Par ailleurs, il n’y a aucune preuve de délégation du pouvoir central au pouvoir provincial pour la signature dudit contrat. Voilà qui devrait, au plus haut point, intéresser l’IGF! Le coût de la conception et de la construction des installations n’apparaît pas dans le contrat de base négocié unilatéralement et sans se référer à Kinshasa, par Moïse Katumbi. Voilà selon le ministre des Finances, « une pratique qui n’est pas de nature à encourager la transparence, l’équité et surtout le principe de l’économie ainsi que celui de l’efficience dans le processus de passation des marchés publics et demande, par conséquent, l’annulation du marché inhérent à la modernisation du poste frontalier de Kasumbalesa ».

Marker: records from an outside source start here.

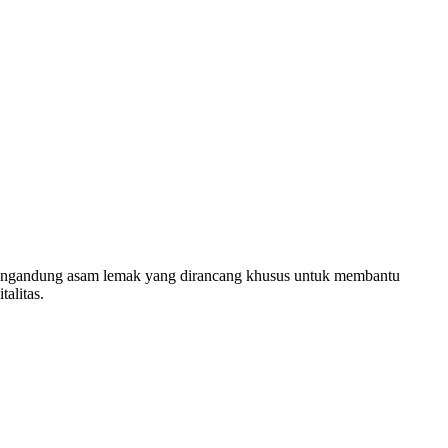
engandung asam lemak yang dirancang khusus untuk membantu
alitas.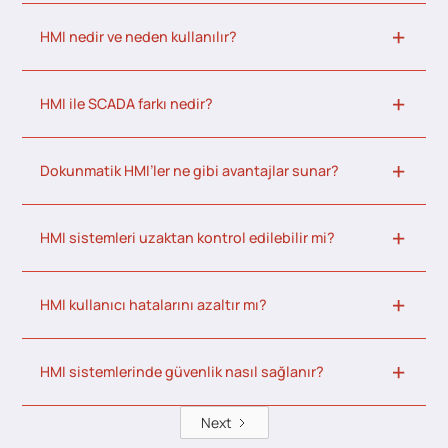
HMI nedir ve neden kullanılır?
HMI ile SCADA farkı nedir?
Dokunmatik HMI’ler ne gibi avantajlar sunar?
HMI sistemleri uzaktan kontrol edilebilir mi?
HMI kullanıcı hatalarını azaltır mı?
HMI sistemlerinde güvenlik nasıl sağlanır?
Next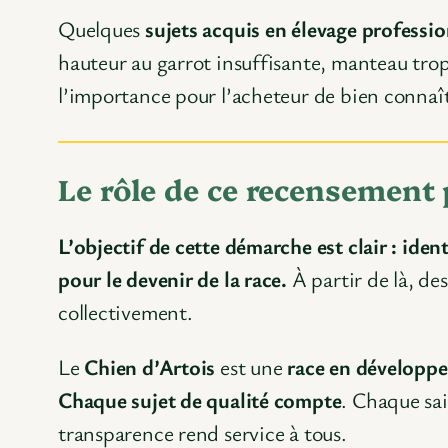
Quelques
sujets acquis en élevage professi
hauteur au garrot insuffisante, manteau trop
l’importance pour l’acheteur de bien connaît
Le rôle de ce recensement 
L’objectif de cette démarche est clair : ident
pour le devenir de la race.
À partir de là, de
collectivement.
Le
Chien d’Artois
est une
race en développ
Chaque sujet de qualité compte
. Chaque sai
transparence rend service à tous.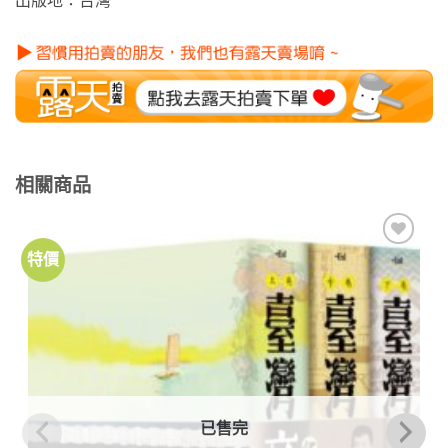
出版地：台灣
相關商品
特價
加到
關注
商品
已售完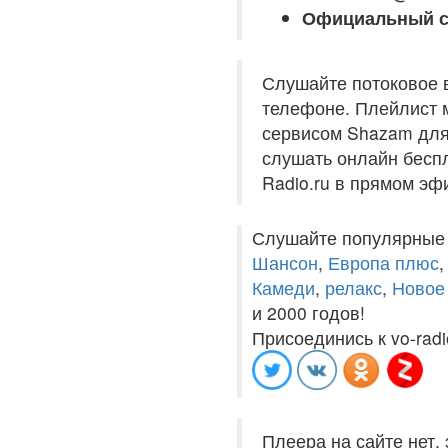
Официальный с
Слушайте потоковое 
телефоне. Плейлист м
сервисом Shazam для
слушать онлайн беспл
Radio.ru в прямом эф
Слушайте популярные
Шансон
,
Европа плюс
Камеди
,
релакс
,
Новое
и 2000 годов!
Присоединись к vo-radi
Плеера на сайте нет,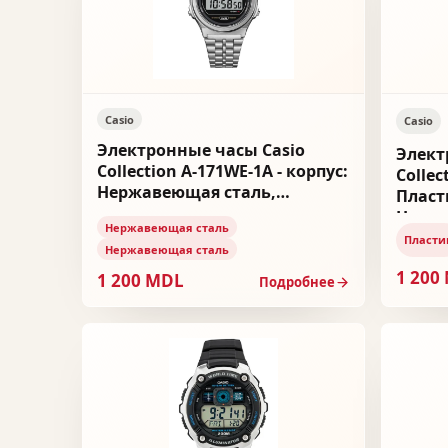
Casio
Casio
Электронные часы Casio
Элект
Collection A-171WE-1A - корпус:
Collec
Нержавеющая сталь,
Пласт
браслет: Нержавеющая сталь
Нержа
Нержавеющая сталь
Пласти
Нержавеющая сталь
1 200
1 200 MDL
Подробнее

La suite, on le sait, Jean-Claude Kazembe sera destitué pour « malversations financières ». Alors que Henry Yav Mulang opère un coup de balai de fond en comble dans l’administration douanière de Kasumbalesa, devenue une véritable pègre… au service d’un seul homme comme s’il était Roi du Katanga, commentait la presse à l’époque. Sa correspondance (CAB/MIN/FINANCES/ECO/2016) datée du 9 août 2016, adressée à l’Autorité de régulation des marchés publics (ARMP), devrait sûrement inspirer l’IGF, si jamais Jules Alingete s’intéressait à ce crime économique qui frôle la haute trahison !, selon des experts.

D’ailleurs, s’agissant de l’annulation du contrat KBP tel que sollicité par le ministre des Finances, le Comité de règlement des différends (CRD), organe juridique de l’ARMP, s’est déclaré « incompétent car cette matière relève de la compétence des cours et tribunaux”. Hélas, près de sept ans se sont écoulés, sans que l’État ne traine quiconque devant la justice. Pis, selon des sources, la gestion du complexe KPB a été confiée à une autre société zambienne, Gomes Haulage Limited, jamais repris dans le contrat initial. Autre zone d’ombre que l’IGF devrait éclairer le taux d’intérêts annuel en faveur des actionnaires de KPB ou de Gomes Haulage.

Pour l’ARMP, la loi sur les marchés publics stipule que le prix rémunère le titulaire du marché. Il est sensé lui assurer un bénéfice et couvrir toutes les dépenses qui sont là conséquence nécessaire et directe des travaux, fournitures ou services “.

À l’IGF de prendre le relais de Henri Yav Mulang et de veiller à ce que l’ARMP ne caviarde pas ce dossier de ses archives comme les cours et tribunaux dans l’ex-Katanga quand certains acteurs politiques et affairistes sont dans le viseur de la justice. Comment donc Katumbi peut-il se targuer d’une certaine faveur quand son collègue, à l’époque des faits, le Gouv de l’Équateur, Jean-Claude Baende, faute de l’aval du gouvernement central, a tout simplement rangé dans les tiroirs son ambitieux projet d’électrifier tout Grand Équateur avec la biomasse en partenariat avec une firme finlandaise. L’IGF a, il y a peu, replongé dans les contrats chinois datant de 2007 et tiré des conséquences pour le grand bien de la RDC.

Pourquoi ne le ferait-elle pas pour un contrat qui ne remonte qu’ à 2011? Jules Alingete doit agir, sévir sans délai pour servir d’exemple. Que ne feraient-ils pas demain, si jamais ceux qui sont impliqués dans le dossier KPB, parvenaient à la magistrature suprême ?

Selon le code pénal rdcongolais, livre II, l’usurpation du pouvoir est passible de la prison ferme, au moins six mois sous les verrous.